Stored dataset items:
━━━━━━━━

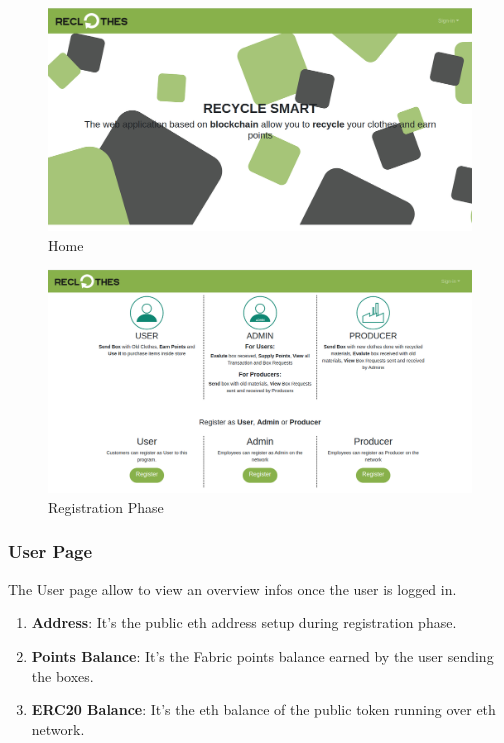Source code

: \begin{figure}[h!]
    \centering
    \includegraphics[totalheight=7.5cm]{img/dapp/home1.png}
    \caption{Home}
    \label{fig:home}
\end{figure}

\begin{figure}[h!]
    \centering
    \includegraphics[totalheight=7.5cm]{img/dapp/home2.png}
    \caption{Registration Phase}
    \label{fig:registration}
\end{figure}

\newpage
\subsubsection{User Page}

The User page allow to view an overview infos once the user is logged in. 

\begin{enumerate}[-]
    \item \textbf{Address}: It's the public eth address setup during registration phase. 
    \item \textbf{Points Balance}: It's the Fabric points balance earned by the user sending the boxes.
    \item \textbf{ERC20 Balance}: It's the eth balance of the public token running over eth network.
\end{enumerate}

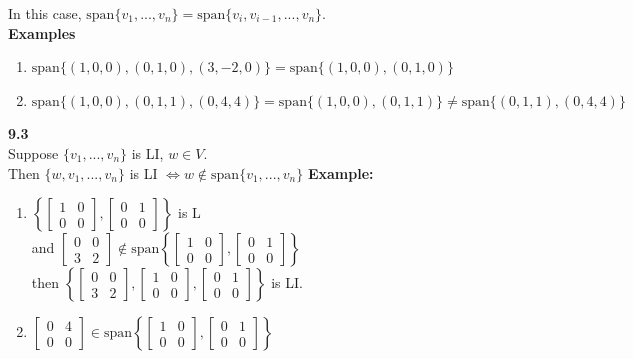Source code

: \documentclass[]{article}
\begin{document}
		In this case, $\text{span}\{v_1,...,v_n\}=\text{span}\{v_i,v_{i-1},...,v_n\}$.\\
		{\bf Examples}
		\begin{enumerate}
			\item $\text{span}\{(1,0,0),(0,1,0),(3,-2,0)\}=\text{span}\{(1,0,0),(0,1,0)\}$
			\item $\text{span}\{(1,0,0),(0,1,1),(0,4,4)\}=\text{span}\{(1,0,0),(0,1,1)\}\ne\text{span}\{(0,1,1),(0,4,4)\}$
		\end{enumerate}
		\large{\bf 9.3}\\
		\normalsize
		Suppose $\{v_1,...,v_n\}$ is LI, $w\in V$.\\
		Then $\{ w, v_1,...,v_n \}$ is LI $\iff w\notin\text{span}\{v_1,...,v_n\}$
		{\bf Example:}
		\begin{enumerate}
			\item $\left\{\begin{bmatrix}{1}&{0}\\{0}&{0}\end{bmatrix},\begin{bmatrix}{0}&{1}\\{0}&{0}\end{bmatrix}\right\}$ is L\\
			and $\begin{bmatrix}{0}&{0}\\{3}&{2}\end{bmatrix}\notin\text{span}\left\{\begin{bmatrix}{1}&{0}\\{0}&{0}\end{bmatrix},\begin{bmatrix}{0}&{1}\\{0}&{0}\end{bmatrix}\right\}$\\
			then $\left\{\begin{bmatrix}{0}&{0}\\{3}&{2}\end{bmatrix},\begin{bmatrix}{1}&{0}\\{0}&{0}\end{bmatrix},\begin{bmatrix}{0}&{1}\\{0}&{0}\end{bmatrix}\right\}$ is LI.\\
			\item $\begin{bmatrix}{0}&{4}\\{0}&{0}\end{bmatrix}\in\text{span}\left\{\begin{bmatrix}{1}&{0}\\{0}&{0}\end{bmatrix},\begin{bmatrix}{0}&{1}\\{0}&{0}\end{bmatrix}\right\}$\\

\end{enumerate}
\end{document}
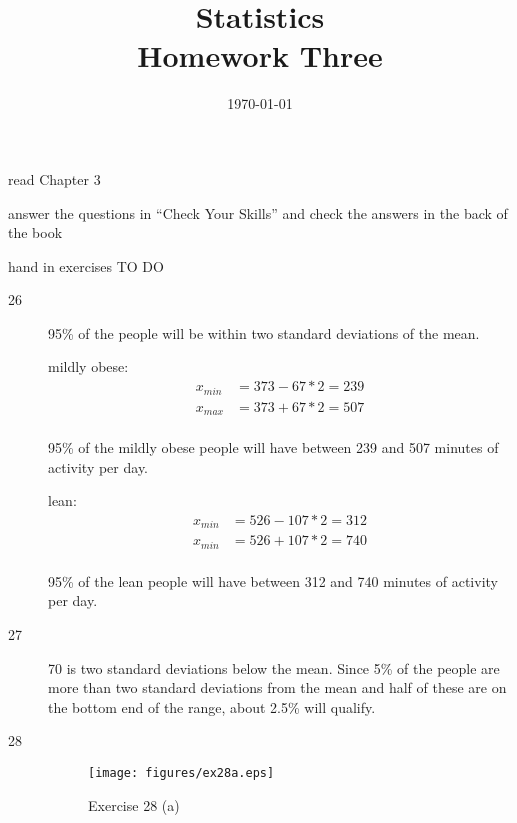 \documentclass{exam}
\author{}
\date{\today}
\title{Statistics \\ Homework Three}
\begin{document}
  \maketitle

  \ifprintanswers
  \else
    \begin{itemize*}
      \item read Chapter 3 
      \item answer the questions in ``Check Your Skills'' and check the answers in the
        back of the book
      \item hand in exercises TO DO
    \end{itemize*}
  \fi

  \ifprintanswers
    \begin{description}
      \item[26] 95\% of the people will be within two standard deviations of the mean.  

        mildly obese:
        \begin{align*}
          x_{min} &= 373 - 67 * 2 = 239 \\
          x_{max} &= 373 + 67 * 2 = 507 \\
        \end{align*}

        95\% of the mildly obese people will have between 239 and 507 minutes of activity
        per day.

        lean:
        \begin{align*}
          x_{min} &= 526 - 107 * 2 = 312 \\
          x_{min} &= 526 + 107 * 2 = 740 \\
        \end{align*}

        95\% of the lean people will have between 312 and 740 minutes of activity per day.

      \item[27]
        70 is two standard deviations below the mean.  Since 5\% of the people are more
        than two standard deviations from the mean and half of these are on the bottom end
        of the range, about 2.5\% will qualify. 

      \item[28]

        \begin{figure}[H]
          \centering
          \texttt{[image: figures/ex28a.eps]}
          \caption{Exercise 28 (a)}
        \end{figure}


\end{description}
\end{document}
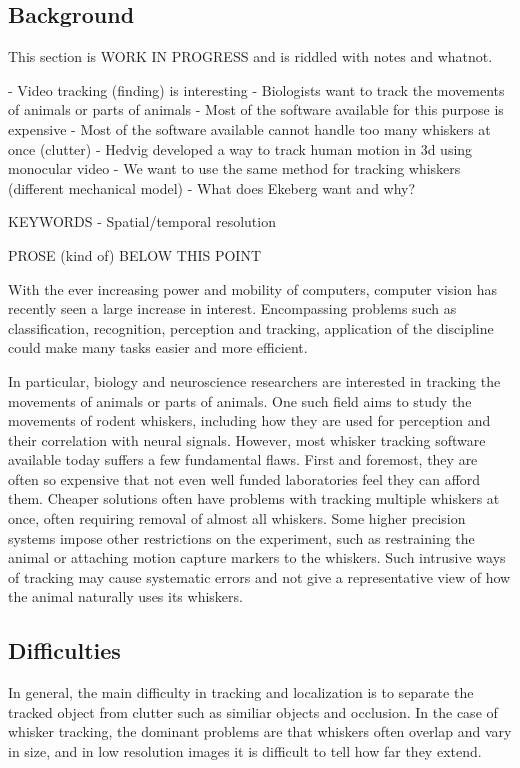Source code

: \subsection{Background}
This section is WORK IN PROGRESS and is riddled with notes and whatnot.

- Video tracking (finding) is interesting
- Biologists want to track the movements of animals or parts of animals
- Most of the software available for this purpose is expensive
- Most of the software available cannot handle too many whiskers at once (clutter)
- Hedvig developed a way to track human motion in 3d using monocular video
- We want to use the same method for tracking whiskers (different mechanical model)
- What does Ekeberg want and why?

KEYWORDS
- Spatial/temporal resolution


PROSE (kind of) BELOW THIS POINT


With the ever increasing power and mobility of computers, computer vision has recently seen a large increase in interest. Encompassing problems such as classification, recognition, perception and tracking, application of the discipline could make many tasks easier and more efficient.

In particular, biology and neuroscience researchers are interested in tracking the movements of animals or parts of animals. One such field aims to study the movements of rodent whiskers, including how they are used for perception and their correlation with neural signals. However, most whisker tracking software available today suffers a few fundamental flaws. First and foremost, they are often so expensive that not even well funded laboratories feel they can afford them. Cheaper solutions often have problems with tracking multiple whiskers at once, often requiring removal of almost all whiskers. Some higher precision systems impose other restrictions on the experiment, such as restraining the animal or attaching motion capture markers to the whiskers. Such intrusive ways of tracking may cause systematic errors and not give a representative view of how the animal naturally uses its whiskers.

\subsection{Difficulties}
In general, the main difficulty in tracking and localization is to separate the tracked object from clutter such as similiar objects and occlusion. In the case of whisker tracking, the dominant problems are that whiskers often overlap and vary in size, and in low resolution images it is difficult to tell how far they extend.

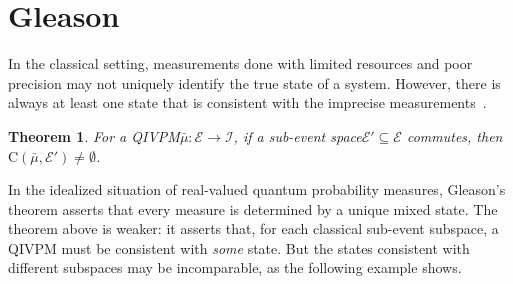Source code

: \documentclass[english,reprint, aps, prl,superscriptaddress, showpacs,
showkeys, longbibliography, amsmath, amssymb]{revtex4-1}
\theoremstyle{plain}
\newtheorem{thm}{Theorem}
\theoremstyle{definition}
\newcommand{\events}{\ensuremath{\mathcal{E}}}
\newcommand{\coreBorn}{\ensuremath{\mathrm{C}}}
\newcommand{\nb}{\nolinebreak[1] }
\begin{document}
\section{Gleason}
  \label{sec:Gleason}
In the classical setting, measurements done with limited resources and
poor precision may not uniquely identify the true state of a
system. However, there is always at least one state that is consistent
with the imprecise
measurements~\cite{Shapley1971,GilboaSchmeidler1994,Grabisch2016}.

\begin{thm}\label{thm:Shapley}
  For a QIVPM\nb$\bar{\mu}:\events\rightarrow\mathscr{I}$, if a
  sub-event space\nb$\events'\subseteq\events$ commutes, then
  $\coreBorn\left(\bar{\mu},\events'\right)\ne\emptyset$.
\end{thm}

In the idealized situation of real-valued quantum probability
measures, Gleason's theorem asserts that every measure is determined
by a unique mixed state. The theorem above is weaker: it
asserts that, for each classical sub-event subspace, a QIVPM must be
consistent with \emph{some} state. But the states consistent with
different subspaces may be incomparable, as the following example
shows.
\end{document}
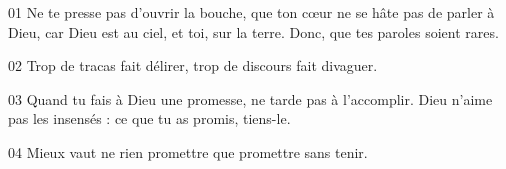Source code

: 01 Ne te presse pas d’ouvrir la bouche, que ton cœur ne se hâte pas de parler à Dieu, car Dieu est au ciel, et toi, sur la terre. Donc, que tes paroles soient rares.

02 Trop de tracas fait délirer, trop de discours fait divaguer.

03 Quand tu fais à Dieu une promesse, ne tarde pas à l’accomplir. Dieu n’aime pas les insensés : ce que tu as promis, tiens-le.

04 Mieux vaut ne rien promettre que promettre sans tenir.
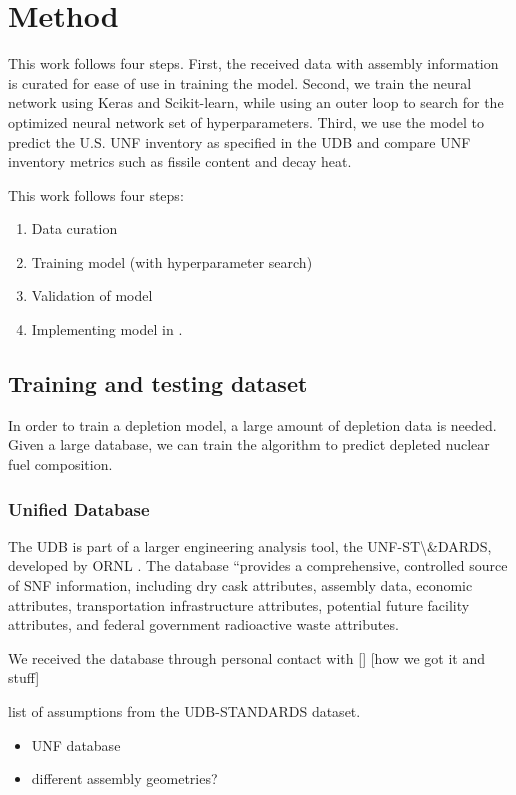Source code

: \section{Method}

This work follows four steps. First, the
received data with assembly information is
curated for ease of use in training the model.
Second, we train the neural network using Keras and
Scikit-learn, while using an outer loop to
search for the optimized neural network set of hyperparameters.
Third, we use the model to predict the U.S. \gls{UNF}
inventory as specified in the \gls{UDB} and compare
\gls{UNF} inventory metrics such as fissile content
and decay heat.


This work follows four steps:
\begin{enumerate}
\item Data curation
\item Training model (with hyperparameter search)
\item Validation of model
\item Implementing model in \Cyclus.
\end{enumerate}

\subsection{Training and testing dataset}

In order to train a depletion model, a large amount of
depletion data is needed. Given a large database,
we can train the algorithm to predict depleted
nuclear fuel composition.

\subsubsection{Unified Database}
The \gls{UDB} is part of a larger engineering
analysis tool, the \gls{UNF-ST\&DARDS}, developed
by \gls{ORNL} \cite{peterson_used_2013}. The
database ``provides a comprehensive, controlled
source of \gls{SNF} information, including
dry cask attributes, assembly data, economic attributes,
transportation infrastructure attributes, potential future
facility attributes, and federal government radioactive
waste attributes.

We received the database through personal contact
with [] [how we got it and stuff]

list of assumptions from the \gls{UDB-STANDARDS} dataset.
\begin{itemize}
    \item UNF database 
    \item different assembly geometries?
\end{itemize}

━━━━━━━━

Work to complete: Every line above from the line with "back of the book" to the line with "67 * 2 = 239 \\", both included, must be reproduced exactly, and no other line may appear.

Response to this task:
        back of the book
      \item hand in exercises TO DO
    \end{itemize*}
  \fi

  \ifprintanswers
    \begin{description}
      \item[26] 95\% of the people will be within two standard deviations of the mean.  

        mildly obese:
        \begin{align*}
          x_{min} &= 373 - 67 * 2 = 239 \\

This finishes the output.